0322 % ln -s ../data.ctrl .
0323
0324 The target cost function :varlink:`fmin` needs to be specified
0325 in :filelink:`input_ad/data.optim <verification/tutorial_global_oce_optim/input_ad/data.optim>`: as a rule of
0326 thumb, it should be about 0.95-0.90 times the value of the cost function
0327 at the first iteration. This value is only used at the first iteration
0328 and does not need to be updated afterward. However, it implicitly
0329 specifies the “pace” at which the cost function is going down (if you
0330 are lucky and it does indeed diminish!).
0331
0332 Once this is done, run the line-search algorithm:
0333
0334 ::
0335
0336 % ./optim.x
0337
0338 which computes the updated adjustment for iteration 1,
0339 ``ctrlhflux_tut_MITgcm.opt0001``.
0340
0341 The following iterations can be executed automatically using the shell
0342 script :filelink:`input_ad/cycsh <verification/tutorial_global_oce_optim/input_ad/cycsh>`. This script will take care of
0343 changing the iteration numbers in :filelink:`input_ad/data.optim <verification/tutorial_global_oce_optim/input_ad/data.optim>`, launch the adjoint
0344 model, clean and store the outputs, move the ``costhflux*`` and ``ctrlhflux*``
0345 files, and run the line-search algorithm.
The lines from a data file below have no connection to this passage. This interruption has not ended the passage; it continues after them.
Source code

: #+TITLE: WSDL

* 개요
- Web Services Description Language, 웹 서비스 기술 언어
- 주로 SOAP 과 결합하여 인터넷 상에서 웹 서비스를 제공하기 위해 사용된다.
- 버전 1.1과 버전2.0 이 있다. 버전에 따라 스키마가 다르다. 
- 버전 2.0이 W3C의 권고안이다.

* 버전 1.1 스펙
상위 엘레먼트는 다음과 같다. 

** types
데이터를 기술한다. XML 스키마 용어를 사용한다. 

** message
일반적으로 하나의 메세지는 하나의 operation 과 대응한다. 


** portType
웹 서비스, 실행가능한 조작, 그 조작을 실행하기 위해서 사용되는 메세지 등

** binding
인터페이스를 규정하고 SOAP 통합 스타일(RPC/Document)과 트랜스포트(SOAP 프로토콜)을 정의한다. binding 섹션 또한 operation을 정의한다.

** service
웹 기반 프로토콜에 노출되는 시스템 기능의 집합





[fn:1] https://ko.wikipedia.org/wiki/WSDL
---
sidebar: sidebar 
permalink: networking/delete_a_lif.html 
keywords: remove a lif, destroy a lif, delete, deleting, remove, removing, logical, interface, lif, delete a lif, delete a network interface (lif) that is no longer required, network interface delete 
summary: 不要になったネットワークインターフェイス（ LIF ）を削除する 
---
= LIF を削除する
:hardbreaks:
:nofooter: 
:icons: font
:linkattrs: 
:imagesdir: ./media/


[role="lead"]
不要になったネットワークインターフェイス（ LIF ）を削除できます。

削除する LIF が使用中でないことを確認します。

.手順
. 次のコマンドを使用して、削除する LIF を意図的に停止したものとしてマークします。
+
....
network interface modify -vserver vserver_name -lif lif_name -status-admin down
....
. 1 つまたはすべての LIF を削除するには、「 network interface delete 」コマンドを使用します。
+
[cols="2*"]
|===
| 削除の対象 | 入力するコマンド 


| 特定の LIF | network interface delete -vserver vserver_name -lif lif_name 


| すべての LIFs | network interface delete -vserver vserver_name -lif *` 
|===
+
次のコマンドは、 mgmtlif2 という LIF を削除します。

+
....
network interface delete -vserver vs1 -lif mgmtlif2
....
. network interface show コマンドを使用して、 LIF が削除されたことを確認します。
Edit :filelink:`input_ad/cycsh <verification/tutorial_global_oce_optim/input_ad/cycsh>` to specify the
0346 prefix of the directories used to store the outputs and the maximum
0347 number of iteration.
0348
0349 .. [1]
0350 Because of the daily automatic testing, the experiment as found in
0351 the repository is set-up with a very small number of time-steps. To
0352 reproduce the results shown here, one needs to set :varlink:`nTimeSteps` = 360
0353 and :varlink:`lastinterval` =31104000 (both corresponding to a year, see :numref:`tut_global_oce_runsect` for further details).